-- Aim of the exercise --
Each line below should be repeated exactly, but no picture should be carried over.

⁂

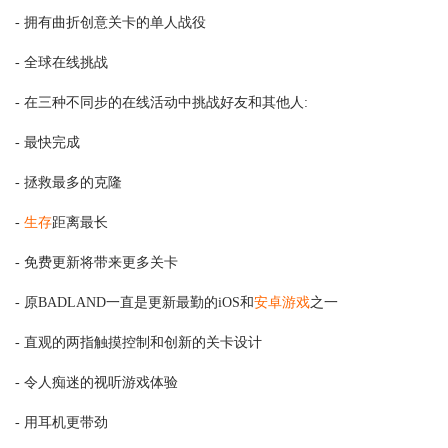
- 拥有曲折创意关卡的单人战役
- 全球在线挑战
- 在三种不同步的在线活动中挑战好友和其他人:
- 最快完成
- 拯救最多的克隆
-
生存
距离最长
- 免费更新将带来更多关卡
- 原BADLAND一直是更新最勤的iOS和
安卓游戏
之一
- 直观的两指触摸控制和创新的关卡设计
- 令人痴迷的视听游戏体验
- 用耳机更带劲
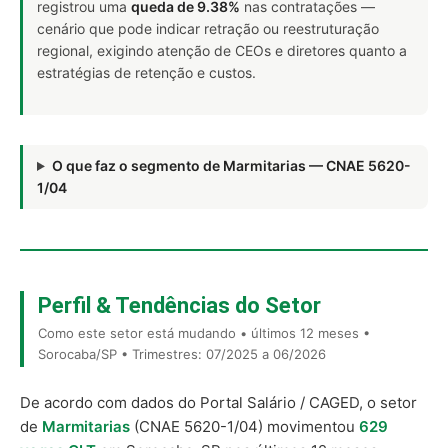
registrou uma
queda de 9.38%
nas contratações —
cenário que pode indicar retração ou reestruturação
regional, exigindo atenção de CEOs e diretores quanto a
estratégias de retenção e custos.
O que faz o segmento de Marmitarias — CNAE 5620-
1/04
Perfil & Tendências do Setor
Como este setor está mudando • últimos 12 meses •
Sorocaba/SP • Trimestres: 07/2025 a 06/2026
De acordo com dados do Portal Salário / CAGED, o setor
de
Marmitarias
(CNAE 5620-1/04) movimentou
629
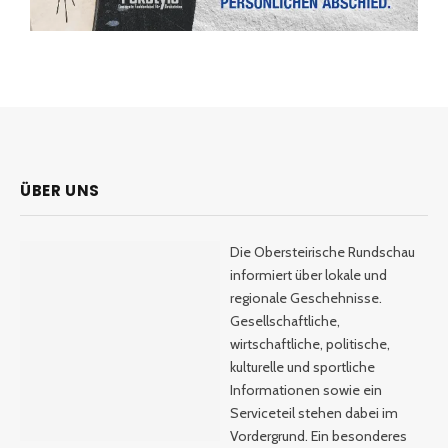
ÜBER UNS
Die Obersteirische Rundschau
informiert über lokale und
regionale Geschehnisse.
Gesellschaftliche,
wirtschaftliche, politische,
kulturelle und sportliche
Informationen sowie ein
Serviceteil stehen dabei im
Vordergrund. Ein besonderes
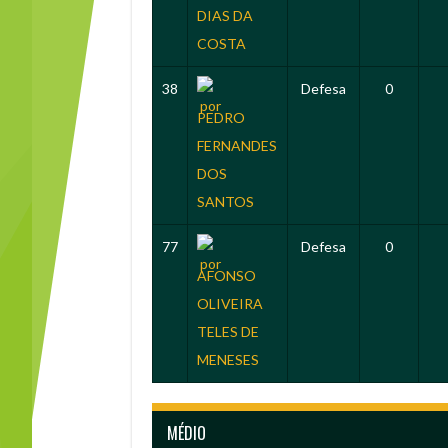
DIAS DA
COSTA
38
Defesa
0
PEDRO
FERNANDES
DOS
SANTOS
77
Defesa
0
AFONSO
OLIVEIRA
TELES DE
MENESES
MÉDIO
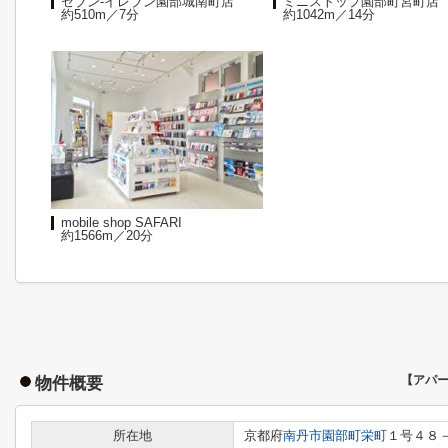
セブン-イレブン園部城南町店
ミニストップ園部町宮町店
約510m／7分
約1042m／14分
mobile shop SAFARI
約1566m／20分
物件概要
【アパ
所在地
京都府
南丹市
園部町栄町
１号４８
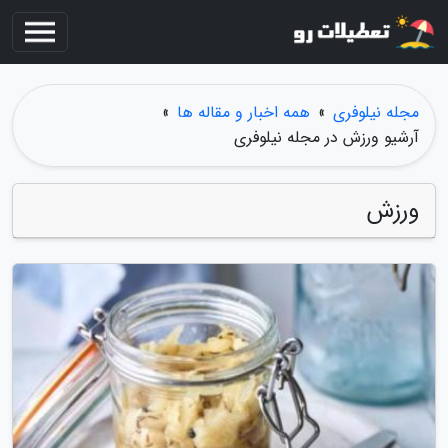
مجله نیلوفری
»
همه اخبار و مقاله ها
»
آرشیو ورزش در مجله نیلوفری
ورزش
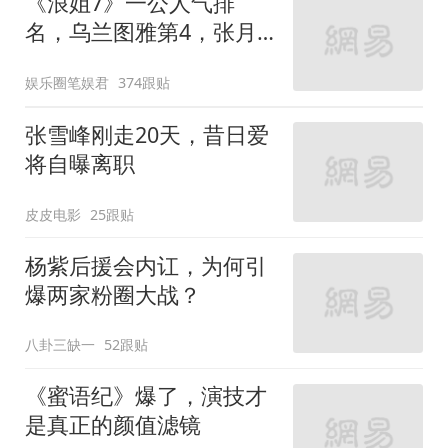
《浪姐7》一公人气排
名，乌兰图雅第4，张月
第2
娱乐圈笔娱君
374跟贴
张雪峰刚走20天，昔日爱
将自曝离职
皮皮电影
25跟贴
杨紫后援会内讧，为何引
爆两家粉圈大战？
八卦三缺一
52跟贴
《蜜语纪》爆了，演技才
是真正的颜值滤镜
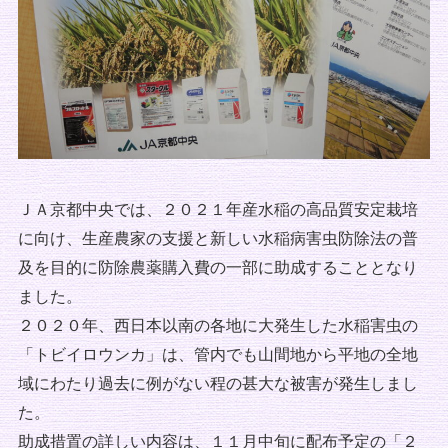
ＪＡ京都中央では、２０２１年産水稲の高品質安定栽培
に向け、生産農家の支援と新しい水稲病害虫防除法の普
及を目的に防除農薬購入費の一部に助成することとなり
ました。
２０２０年、西日本以南の各地に大発生した水稲害虫の
「トビイロウンカ」は、管内でも山間地から平地の全地
域にわたり過去に例がない程の甚大な被害が発生しまし
た。
助成措置の詳しい内容は、１１月中旬に配布予定の「２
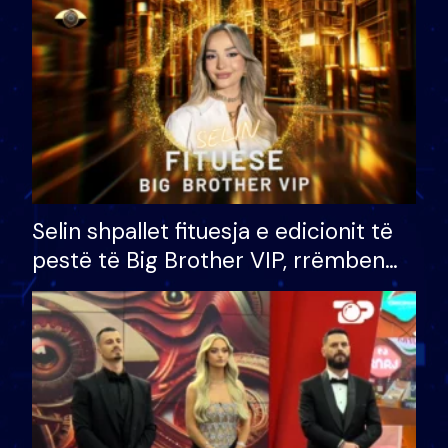
Selin shpallet fituesja e edicionit të
pestë të Big Brother VIP, rrëmben
çmimin e madh prej 100 mijë eurosh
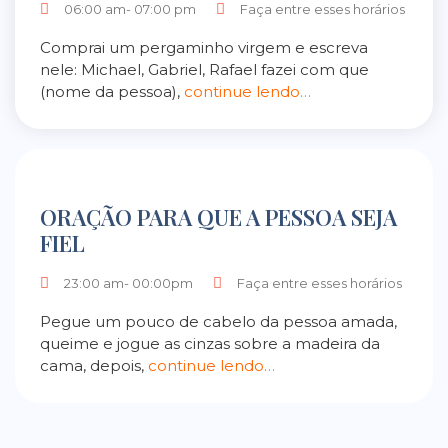
06:00 am- 07:00 pm
Faça entre esses horários
Comprai um pergaminho virgem e escreva
nele: Michael, Gabriel, Rafael fazei com que
(nome da pessoa),
continue lendo…
ORAÇÃO PARA QUE A PESSOA SEJA
FIEL
23:00 am- 00:00pm
Faça entre esses horários
Pegue um pouco de cabelo da pessoa amada,
queime e jogue as cinzas sobre a madeira da
cama, depois,
continue lendo…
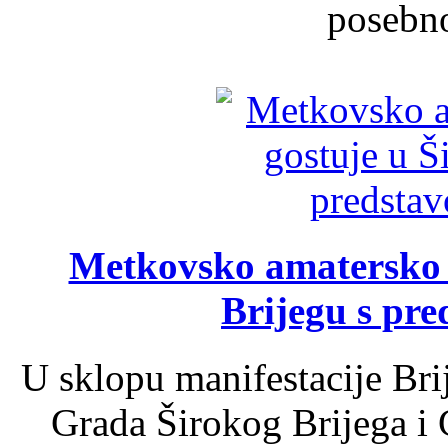
posebno
Metkovsko amatersko k
Brijegu s pr
U sklopu manifestacije Bri
Grada Širokog Brijega i 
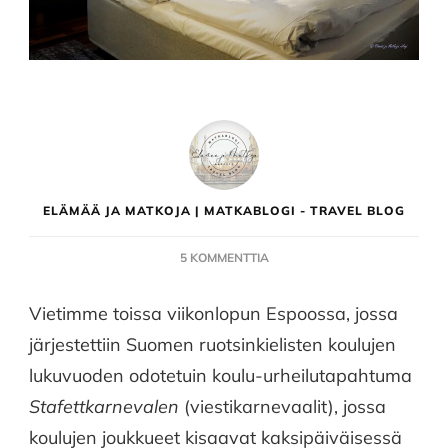
ELÄMÄÄ JA MATKOJA | MATKABLOGI - TRAVEL BLOG
ARTIKKELIIN
5 KOMMENTTIA
GLO
TEMPUR
Vietimme toissa viikonlopun Espoossa, jossa
DOUBLE
järjestettiin Suomen ruotsinkielisten koulujen
–
GLO
lukuvuoden odotetuin koulu-urheilutapahtuma
HOTEL
Stafettkarnevalen
(viestikarnevaalit), jossa
SELLO,
ESPOO
koulujen joukkueet kisaavat kaksipäiväisessä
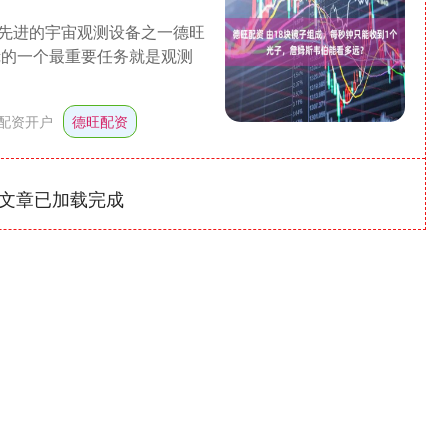
先进的宇宙观测设备之一德旺
镜的一个最重要任务就是观测
配资开户
德旺配资
文章已加载完成
深证成指
14311.01
1.02%
200.89
1.42%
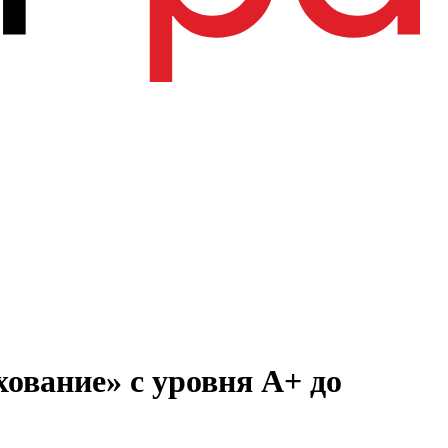
ование» с уровня А+ до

⁂

-- Response for this exercise --
- 拥有曲折创意关卡的单人战役
- 全球在线挑战
- 在三种不同步的在线活动中挑战好友和其他人:
- 最快完成
- 拯救最多的克隆
-
生存
距离最长
- 免费更新将带来更多关卡
- 原BADLAND一直是更新最勤的iOS和
安卓游戏
之一
- 直观的两指触摸控制和创新的关卡设计
- 令人痴迷的视听游戏体验
- 用耳机更带劲
registrou uma
queda de 9.38%
nas contratações —
cenário que pode indicar retração ou reestruturação
regional, exigindo atenção de CEOs e diretores quanto a
estratégias de retenção e custos.
O que faz o segmento de Marmitarias — CNAE 5620-
1/04
Perfil & Tendências do Setor
Como este setor está mudando • últimos 12 meses •
Sorocaba/SP • Trimestres: 07/2025 a 06/2026
De acordo com dados do Portal Salário / CAGED, o setor
de
Marmitarias
(CNAE 5620-1/04) movimentou
629
ÜBER UNS
Die Obersteirische Rundschau
informiert über lokale und
regionale Geschehnisse.
Gesellschaftliche,
wirtschaftliche, politische,
kulturelle und sportliche
Informationen sowie ein
Serviceteil stehen dabei im
Vordergrund. Ein besonderes
DIAS DA
COSTA
38
Defesa
0
PEDRO
FERNANDES
DOS
SANTOS
77
Defesa
0
AFONSO
OLIVEIRA
TELES DE
MENESES
MÉDIO
セブン-イレブン園部城南町店
ミニストップ園部町宮町店
約510m／7分
約1042m／14分
mobile shop SAFARI
約1566m／20分
物件概要
【アパ
所在地
京都府
南丹市
園部町栄町
１号４８
مجله نیلوفری
»
همه اخبار و مقاله ها
»
آرشیو ورزش در مجله نیلوفری
ورزش
《浪姐7》一公人气排
名，乌兰图雅第4，张月
第2
娱乐圈笔娱君
374跟贴
张雪峰刚走20天，昔日爱
将自曝离职
皮皮电影
25跟贴
杨紫后援会内讧，为何引
爆两家粉圈大战？
八卦三缺一
52跟贴
《蜜语纪》爆了，演技才
是真正的颜值滤镜
ＪＡ京都中央では、２０２１年産水稲の高品質安定栽培
に向け、生産農家の支援と新しい水稲病害虫防除法の普
及を目的に防除農薬購入費の一部に助成することとなり
ました。
２０２０年、西日本以南の各地に大発生した水稲害虫の
「トビイロウンカ」は、管内でも山間地から平地の全地
域にわたり過去に例がない程の甚大な被害が発生しまし
た。
助成措置の詳しい内容は、１１月中旬に配布予定の「２
Selin shpallet fituesja e edicionit të
pestë të Big Brother VIP, rrëmben
çmimin e madh prej 100 mijë eurosh
06:00 am- 07:00 pm
Faça entre esses horários
Comprai um pergaminho virgem e escreva
nele: Michael, Gabriel, Rafael fazei com que
(nome da pessoa),
continue lendo…
ORAÇÃO PARA QUE A PESSOA SEJA
FIEL
23:00 am- 00:00pm
Faça entre esses horários
Pegue um pouco de cabelo da pessoa amada,
queime e jogue as cinzas sobre a madeira da
cama, depois,
continue lendo…
posebno
Metkovsko amatersko k
Brijegu s pr
U sklopu manifestacije Bri
Grada Širokog Brijega i 
ELÄMÄÄ JA MATKOJA | MATKABLOGI - TRAVEL BLOG
ARTIKKELIIN
5 KOMMENTTIA
GLO
TEMPUR
Vietimme toissa viikonlopun Espoossa, jossa
DOUBLE
järjestettiin Suomen ruotsinkielisten koulujen
–
GLO
lukuvuoden odotetuin koulu-urheilutapahtuma
HOTEL
Stafettkarnevalen
(viestikarnevaalit), jossa
SELLO,
ESPOO
koulujen joukkueet kisaavat kaksipäiväisessä
先进的宇宙观测设备之一德旺
镜的一个最重要任务就是观测
配资开户
德旺配资
文章已加载完成
深证成指
14311.01
1.02%
200.89
1.42%
ование» с уровня А+ до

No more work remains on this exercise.